João Amílcar Salgado

quinta-feira, 26 de novembro de 2020

 



A LEGENDA DE MEU BAOBÁ

            Antoine de Saint-Exupéry, aviador e pensador francês, escreveu o livro O PEQUENO PRÍNCIPE, em 1943, em plena segunda guerra mundial. Na década seguinte, o livro fez sucesso no Brasil e foi através dele que muita gente ficou sabendo que existia uma árvore chamada baobá. Eu era bibliotecário do diretório estudantil do curso médico e tive de adquirir múltiplos exemplares do pequeno livro, que nos traz esta parábola poética e filosófica. Outro autor de sucesso então era Jorge Amado e ele nos revelou o universo afro. Neste, Jorge fez brilhar Pierre Verger, fotógrafo e etnógrafo francês, que adotou a Bahia como pátria, inclusive a religião dos orixás. Outro que adotou essa crença foi o seleto poeta e compositor Vinícius de Moraes.  

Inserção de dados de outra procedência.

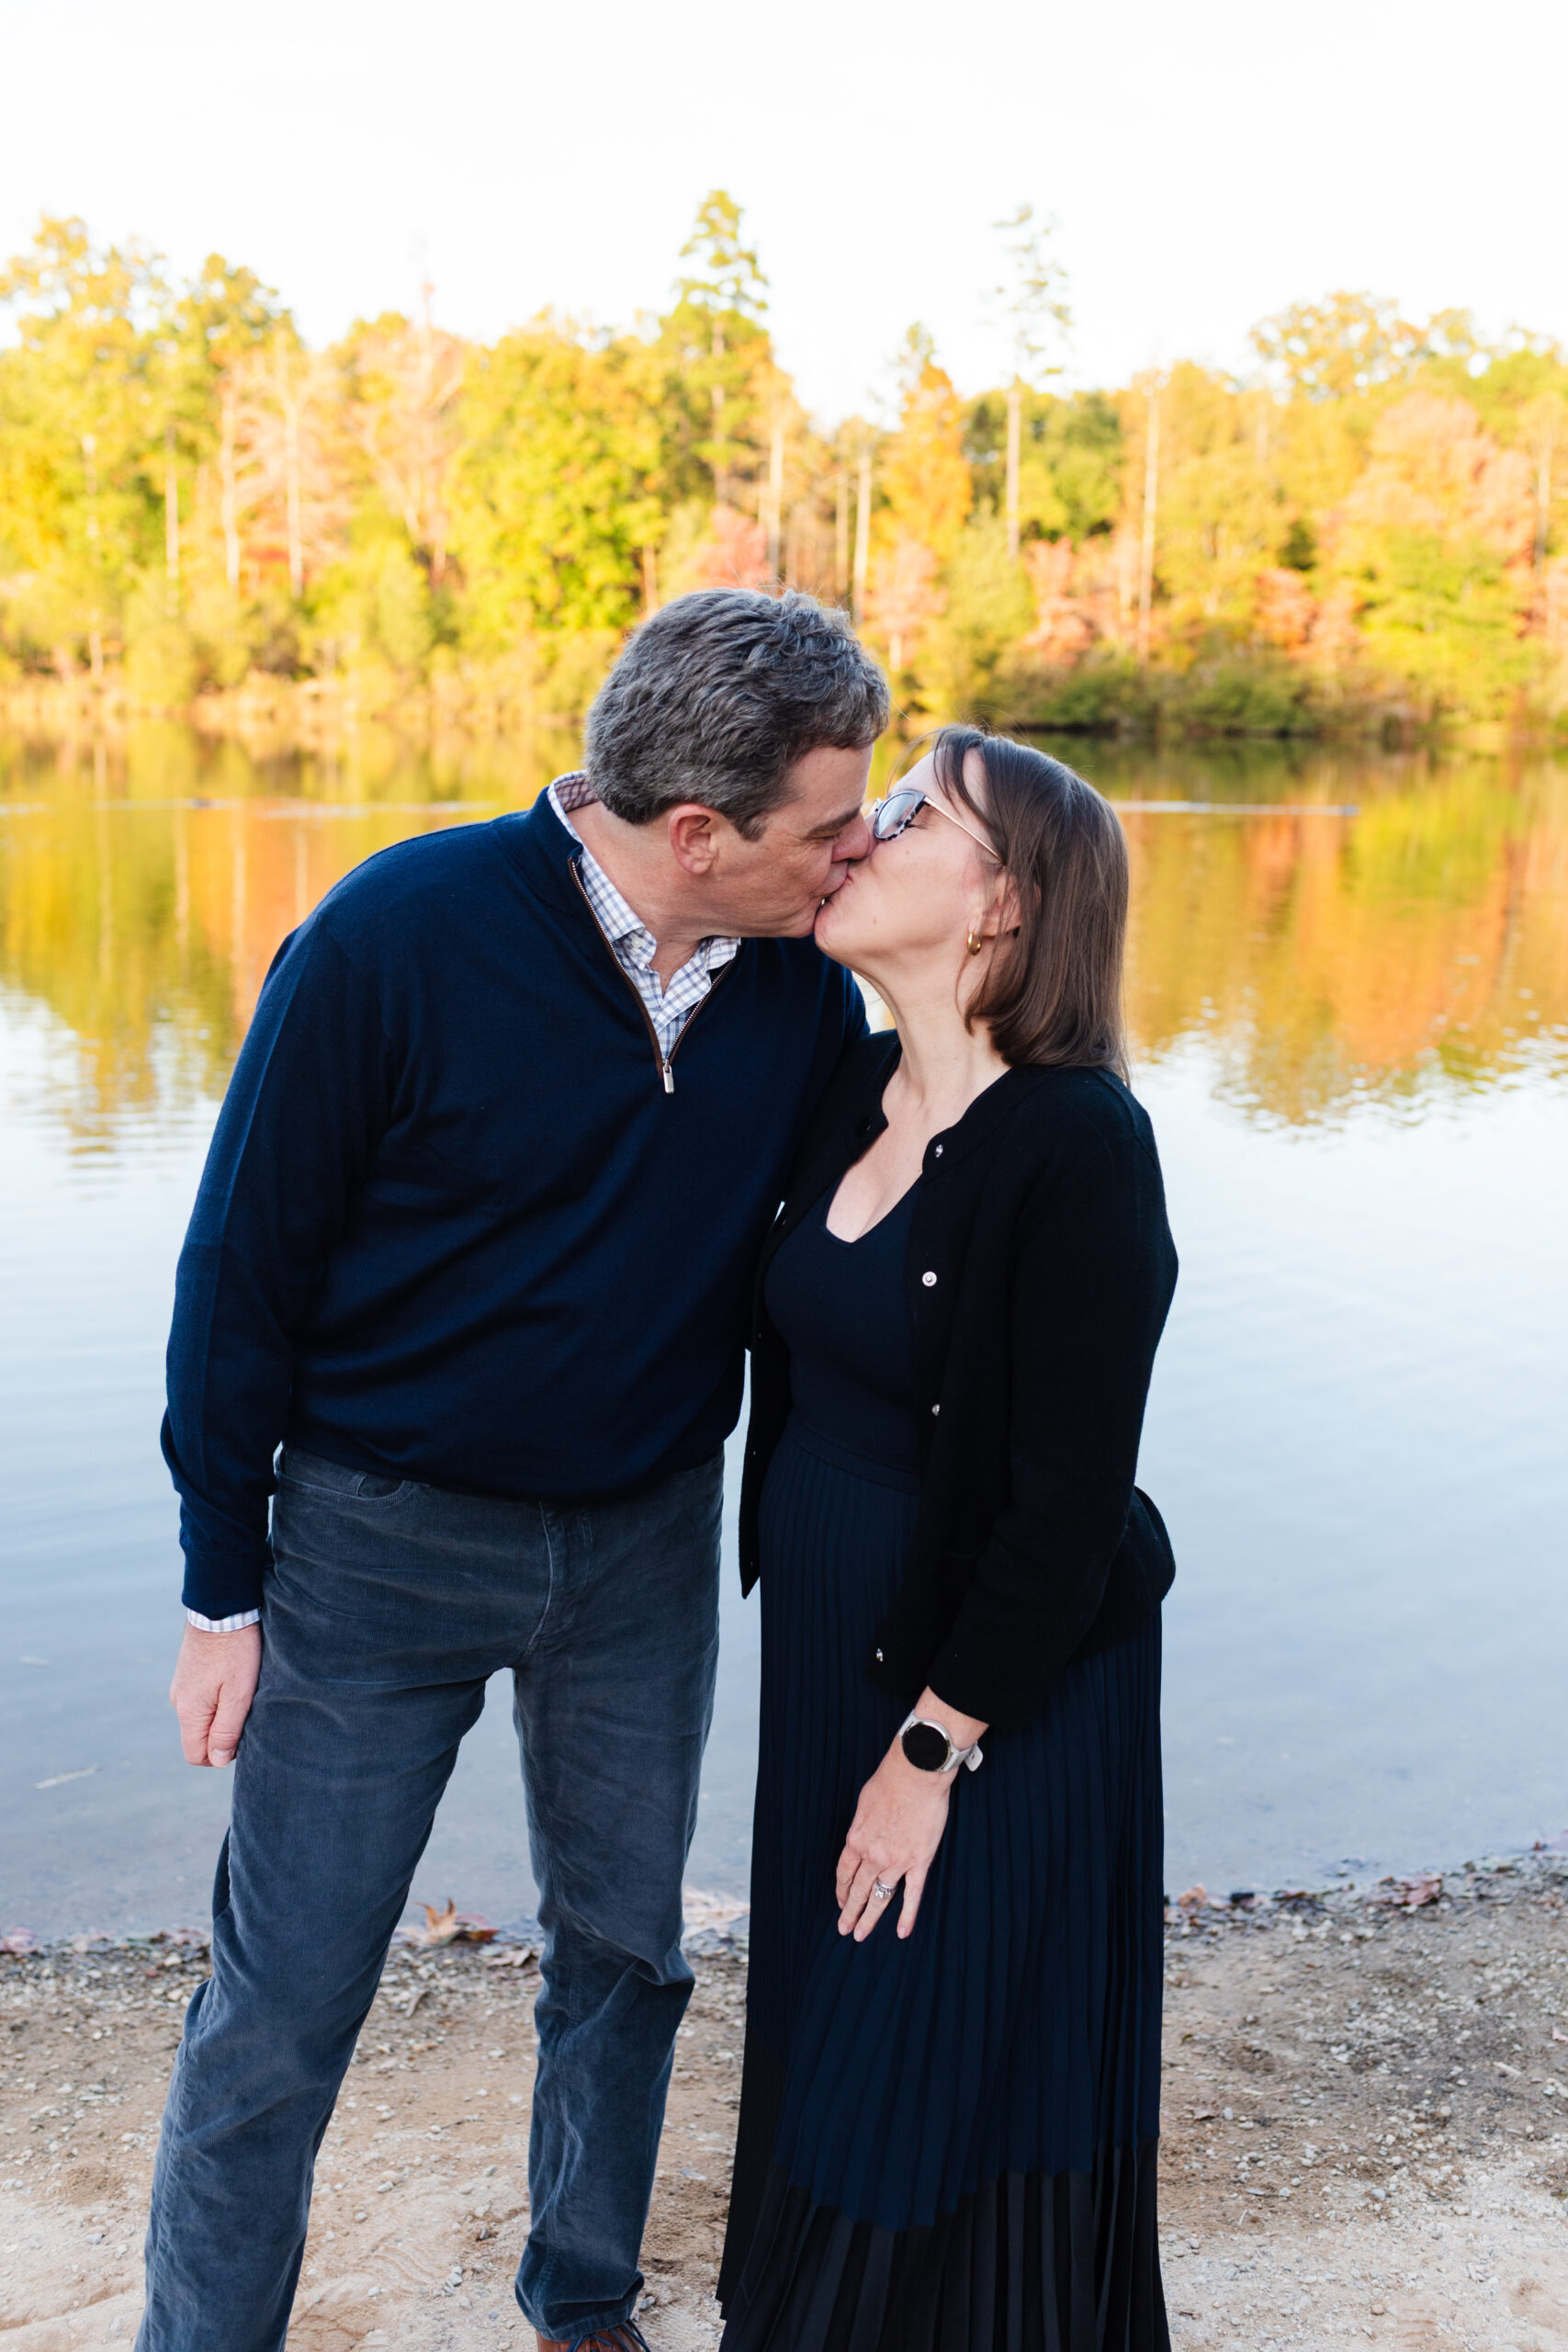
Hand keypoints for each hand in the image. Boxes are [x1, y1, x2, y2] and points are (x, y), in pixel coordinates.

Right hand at [169, 1624, 261, 1766]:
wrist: (221, 1608)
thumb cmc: (235, 1651)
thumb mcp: (238, 1694)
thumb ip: (226, 1731)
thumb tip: (217, 1761)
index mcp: (189, 1712)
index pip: (196, 1755)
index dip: (220, 1755)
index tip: (243, 1734)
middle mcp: (179, 1701)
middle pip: (198, 1736)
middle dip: (222, 1735)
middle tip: (247, 1712)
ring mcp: (181, 1685)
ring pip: (201, 1716)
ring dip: (221, 1714)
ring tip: (243, 1691)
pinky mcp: (188, 1671)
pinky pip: (201, 1697)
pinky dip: (217, 1696)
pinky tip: (234, 1678)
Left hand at [835, 1741, 953, 1941]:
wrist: (917, 1773)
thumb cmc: (890, 1780)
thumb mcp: (864, 1802)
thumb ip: (862, 1826)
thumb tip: (862, 1836)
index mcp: (856, 1839)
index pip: (844, 1872)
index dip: (841, 1890)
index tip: (840, 1902)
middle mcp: (873, 1855)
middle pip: (858, 1890)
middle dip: (849, 1912)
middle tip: (844, 1929)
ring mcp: (896, 1862)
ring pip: (880, 1897)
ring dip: (869, 1918)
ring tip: (861, 1935)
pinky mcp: (919, 1862)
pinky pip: (912, 1894)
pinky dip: (906, 1916)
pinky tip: (901, 1932)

            Quando criei o Centro de Memória da Medicina de Minas Gerais passei a procurar um consultor em medicina afro. Encontrei o Geraldo André da Silva e perguntei-lhe que seria necessário para tal função. Ele foi direto: faça este Centro me enviar à África. Ele foi e ficou estagiando com um sacerdote da mais pura religião angolana. Quando voltava, perguntou que devia trazer para mim, como agradecimento. Fui direto: uma muda de baobá. Quando ele chegou, tremi de emoção, ao receber a muda de uns 30 cm. Era inacreditável:  mas André, é proibido entrar no avião com isso! De fato, ainda lá, foi avisado da proibição. Voltou a seu guru, que lhe arranjara a muda. Este disse: eu encantei a muda, já está encantada, pode levar ao doutor que ele a vai receber. A muda passa por um fiscal na entrada do avião, que não a vê. Viaja no colo do portador, sem que ninguém da tripulação e dos passageiros a perceba. E desce em Belo Horizonte do mesmo modo. Coloquei-a sobre o cimento de meu quintal e, quando olho, a raiz já havia penetrado o cimento. Havia crescido mais do que eu esperava. Para levar a Nepomuceno, foi necessária uma caminhonete. Mandei o motorista ajeitar a muda na carroceria e, quando chego, ele tinha esqueletizado a árvore, alegando que era para ela suportar o vento...  Pensei: agora ela está morta... Mesmo na certeza de que estava perdida, plantei-a carinhosamente. E não estava morta. Encantada, está lá, cada vez maior, sob as bençãos de meus ancestrais angolanos e do Padre Vítor. FOTOS DE PAI ANDRÉ E DO BAOBÁ NEPOMUCENENSE

sábado, 21 de novembro de 2020


 

A LEGENDA DO NEGRO CASCALHO

João Amílcar Salgado

A região que inclui as cidades de Itumirim, Lavras, Nepomuceno, Cristais, Campo Belo, Boa Esperança, Três Pontas e Campos Gerais foi palco, pouco depois de 1720, do início do mais importante fenômeno quilombola de Minas, que é a epopeia do Quilombo do Ambrósio. Negros congoleses, cabindas, angolanos e moçambicanos foram trazidos para apurar o ouro da garganta do Funil no rio Grande. Os que fugiram se aldearam em Cristais onde foram massacrados. Sobreviventes escaparam no rumo da Farinha Podre. Parte deles atravessou o rio no estreito onde hoje é o Porto dos Mendes e se aquilombaram no morro do Morembá e também nos morros da Calunga. Provavelmente após o incêndio do quilombo da Calunga os melhores guerreiros se entrincheiraram atrás das elevações da Serra das Três Pontas.  O líder deles era o negro Cascalho. Era tão hábil na guerrilha que, para derrota-lo, nada puderam os garimpeiros, corujas e faiscadores - foi necessária força governamental. O armamento dos bravos libertários sucumbiu ao maior número das armas de fogo. A orelha de cada combatente foi cortada e todas ajuntadas. Um saco de orelhas salgadas foi depositado na mesa do governador em Vila Rica. Uma delas era do negro Cascalho, cujo retrato imaginário foi desenhado pelo pluri-artista João Vinícius. Este negro é nosso primeiro herói. Deve figurar na parede principal de nossas casas. É ele que homenageamos neste dia 20/11/2020, comemorativo da consciência negra no Brasil.